[Opening Text shown section]

Domino’s India discloses data breach after hackers sell data online

Domino’s India has disclosed a data breach after a threat actor hacked their systems and sold their stolen data on a hacking forum.

In April 2021, a threat actor created a new topic on a hacking forum where they claimed to be selling 13 TB of stolen data, including details for 18 crores (180 million) orders and 1 million credit cards, from Domino’s India.

The threat actor was selling the data for approximately 10 BTC, or $380,000 at today’s rates, and shared samples of the database structure for the allegedly stolen data.

This month, the same threat actors launched a Tor dark web search engine that allows people to enter their phone numbers or email addresses to see if their information is exposed in the database.

Before using this search engine, it is vital to remember that the threat actor run this service. Therefore, any submitted data could be used for further malicious activity, such as phishing and smishing attacks.

Domino’s India users have told BleepingComputer that they tested the search engine, and it did contain their orders and other personal information from their account.

[Closing Text shown section]

Using the information:
**a.** Edit the stretch of the Domino's India breach article from "Before using this" through "and smishing attacks.", swapping "malicious activity" for "criminal activity".
**b.** Continue the article on the Domino's India data breach, starting after its last sentence.

[Opening Data for analysis section]

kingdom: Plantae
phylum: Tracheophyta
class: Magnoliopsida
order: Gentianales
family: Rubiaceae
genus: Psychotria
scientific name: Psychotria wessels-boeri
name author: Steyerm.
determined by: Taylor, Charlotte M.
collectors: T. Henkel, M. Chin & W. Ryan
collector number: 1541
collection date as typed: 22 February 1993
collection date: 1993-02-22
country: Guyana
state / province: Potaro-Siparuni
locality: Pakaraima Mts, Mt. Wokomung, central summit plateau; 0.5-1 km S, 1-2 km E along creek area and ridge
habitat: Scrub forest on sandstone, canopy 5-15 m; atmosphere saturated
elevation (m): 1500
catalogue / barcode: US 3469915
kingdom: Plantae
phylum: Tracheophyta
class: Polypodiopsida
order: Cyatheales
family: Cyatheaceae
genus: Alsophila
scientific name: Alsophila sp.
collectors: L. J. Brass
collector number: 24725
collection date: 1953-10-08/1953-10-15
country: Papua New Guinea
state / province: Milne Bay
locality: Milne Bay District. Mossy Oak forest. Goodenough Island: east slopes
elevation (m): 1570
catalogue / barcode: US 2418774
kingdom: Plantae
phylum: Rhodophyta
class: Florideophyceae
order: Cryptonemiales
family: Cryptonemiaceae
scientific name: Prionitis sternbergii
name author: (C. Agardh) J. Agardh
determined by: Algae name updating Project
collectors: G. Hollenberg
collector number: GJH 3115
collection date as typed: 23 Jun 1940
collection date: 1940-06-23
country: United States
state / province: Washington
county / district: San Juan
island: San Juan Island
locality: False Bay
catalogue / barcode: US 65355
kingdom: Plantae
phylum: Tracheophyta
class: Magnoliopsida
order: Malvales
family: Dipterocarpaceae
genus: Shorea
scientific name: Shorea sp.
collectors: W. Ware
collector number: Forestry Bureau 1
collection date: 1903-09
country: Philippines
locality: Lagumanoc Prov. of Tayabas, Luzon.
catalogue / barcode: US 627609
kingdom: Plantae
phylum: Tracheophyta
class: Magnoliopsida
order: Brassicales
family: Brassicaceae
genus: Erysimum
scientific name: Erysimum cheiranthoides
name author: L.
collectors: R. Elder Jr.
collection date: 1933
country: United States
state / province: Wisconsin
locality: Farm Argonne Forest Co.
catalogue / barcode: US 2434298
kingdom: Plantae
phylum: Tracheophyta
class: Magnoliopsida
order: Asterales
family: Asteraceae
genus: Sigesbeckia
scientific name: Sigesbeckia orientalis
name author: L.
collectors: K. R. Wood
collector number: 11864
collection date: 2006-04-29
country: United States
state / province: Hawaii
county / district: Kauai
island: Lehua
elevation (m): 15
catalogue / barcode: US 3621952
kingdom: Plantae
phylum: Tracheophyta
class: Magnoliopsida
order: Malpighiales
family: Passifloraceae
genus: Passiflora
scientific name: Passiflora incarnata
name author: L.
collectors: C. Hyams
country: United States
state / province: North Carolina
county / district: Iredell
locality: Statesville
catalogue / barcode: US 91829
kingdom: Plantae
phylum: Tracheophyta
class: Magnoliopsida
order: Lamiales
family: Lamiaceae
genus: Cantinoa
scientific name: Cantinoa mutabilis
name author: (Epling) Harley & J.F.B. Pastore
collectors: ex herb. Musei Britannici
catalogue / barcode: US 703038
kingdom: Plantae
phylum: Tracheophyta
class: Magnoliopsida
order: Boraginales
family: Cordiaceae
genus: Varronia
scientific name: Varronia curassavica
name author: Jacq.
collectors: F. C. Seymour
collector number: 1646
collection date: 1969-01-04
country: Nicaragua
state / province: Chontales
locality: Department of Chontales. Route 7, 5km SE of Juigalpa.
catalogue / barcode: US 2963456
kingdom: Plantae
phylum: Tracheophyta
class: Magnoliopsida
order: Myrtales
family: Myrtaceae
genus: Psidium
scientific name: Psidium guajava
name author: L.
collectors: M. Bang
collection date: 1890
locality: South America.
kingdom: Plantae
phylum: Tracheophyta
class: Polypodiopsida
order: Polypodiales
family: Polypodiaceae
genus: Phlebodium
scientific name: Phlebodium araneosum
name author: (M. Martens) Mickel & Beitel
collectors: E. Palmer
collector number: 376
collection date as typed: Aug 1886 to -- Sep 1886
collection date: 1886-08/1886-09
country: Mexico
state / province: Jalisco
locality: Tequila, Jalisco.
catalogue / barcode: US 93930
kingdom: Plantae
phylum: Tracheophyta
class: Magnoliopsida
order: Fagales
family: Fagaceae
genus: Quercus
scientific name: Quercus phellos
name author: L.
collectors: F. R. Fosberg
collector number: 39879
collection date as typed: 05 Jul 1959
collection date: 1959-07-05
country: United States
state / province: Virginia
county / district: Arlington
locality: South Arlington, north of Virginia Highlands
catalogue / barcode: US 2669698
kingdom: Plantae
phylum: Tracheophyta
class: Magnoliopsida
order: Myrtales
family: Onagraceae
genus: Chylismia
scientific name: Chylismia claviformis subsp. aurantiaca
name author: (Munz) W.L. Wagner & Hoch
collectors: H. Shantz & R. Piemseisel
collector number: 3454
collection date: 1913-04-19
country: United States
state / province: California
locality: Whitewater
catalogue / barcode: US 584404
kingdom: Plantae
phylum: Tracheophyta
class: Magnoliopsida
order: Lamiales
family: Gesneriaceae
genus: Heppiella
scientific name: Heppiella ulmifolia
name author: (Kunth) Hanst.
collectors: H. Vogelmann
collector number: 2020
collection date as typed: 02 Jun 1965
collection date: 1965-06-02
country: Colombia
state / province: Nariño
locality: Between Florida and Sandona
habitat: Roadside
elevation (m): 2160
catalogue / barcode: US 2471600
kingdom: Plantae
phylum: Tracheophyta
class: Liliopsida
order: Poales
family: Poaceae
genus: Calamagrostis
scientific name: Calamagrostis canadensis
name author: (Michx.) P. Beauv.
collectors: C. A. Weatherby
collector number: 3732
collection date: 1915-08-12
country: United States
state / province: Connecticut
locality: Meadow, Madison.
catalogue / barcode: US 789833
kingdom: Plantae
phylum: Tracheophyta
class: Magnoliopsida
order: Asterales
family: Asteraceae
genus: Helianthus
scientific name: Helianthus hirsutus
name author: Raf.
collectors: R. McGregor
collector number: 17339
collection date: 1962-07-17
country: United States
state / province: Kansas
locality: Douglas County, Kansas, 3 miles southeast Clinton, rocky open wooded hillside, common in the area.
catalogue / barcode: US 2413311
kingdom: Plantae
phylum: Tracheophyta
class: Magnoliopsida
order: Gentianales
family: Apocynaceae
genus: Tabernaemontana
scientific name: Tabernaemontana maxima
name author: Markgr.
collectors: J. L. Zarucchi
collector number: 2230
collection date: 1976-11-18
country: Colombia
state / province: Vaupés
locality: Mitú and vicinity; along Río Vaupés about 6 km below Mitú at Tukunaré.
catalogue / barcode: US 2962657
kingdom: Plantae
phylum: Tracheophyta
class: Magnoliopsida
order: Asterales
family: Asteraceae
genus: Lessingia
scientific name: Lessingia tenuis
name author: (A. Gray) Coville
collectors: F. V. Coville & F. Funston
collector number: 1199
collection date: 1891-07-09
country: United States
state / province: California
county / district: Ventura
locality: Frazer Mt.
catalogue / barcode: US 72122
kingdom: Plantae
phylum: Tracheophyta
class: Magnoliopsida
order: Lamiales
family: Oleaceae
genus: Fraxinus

[Closing Data for analysis section]

List of answers:
**a.**
Before using this search engine, it is vital to remember that the threat actor run this service. Therefore, any submitted data could be used for further criminal activity, such as phishing and smishing attacks.

**b.**
Domino’s India finally discloses a data breach

Today, Security researcher Rajshekhar Rajaharia, who has been following this breach, tweeted that Domino’s India has finally begun disclosing the data breach – over a month after it was first reported.

In a short email to customers, Jubilant Networks, the master franchise owner for Domino’s Pizza in India, disclosed that they were hacked on March 24th, 2021.

However, they state that the threat actor’s claims to have stolen 1 million credit cards are false as they do not store any financial details of users on their site.

From the database tables and information shared with BleepingComputer by users who utilized the search engine, the data does include customers’ mobile numbers, names, email addresses, and GPS coordinates.

When combined, hackers can use this information to perform further attacks, such as phishing scams and SMS messaging scams, to steal further sensitive data from those exposed in this breach.

All Domino’s India customers should be on the lookout for emails and texts pretending to be from Domino’s and not provide any information, such as credit cards and passwords unless you are specifically accessing the website.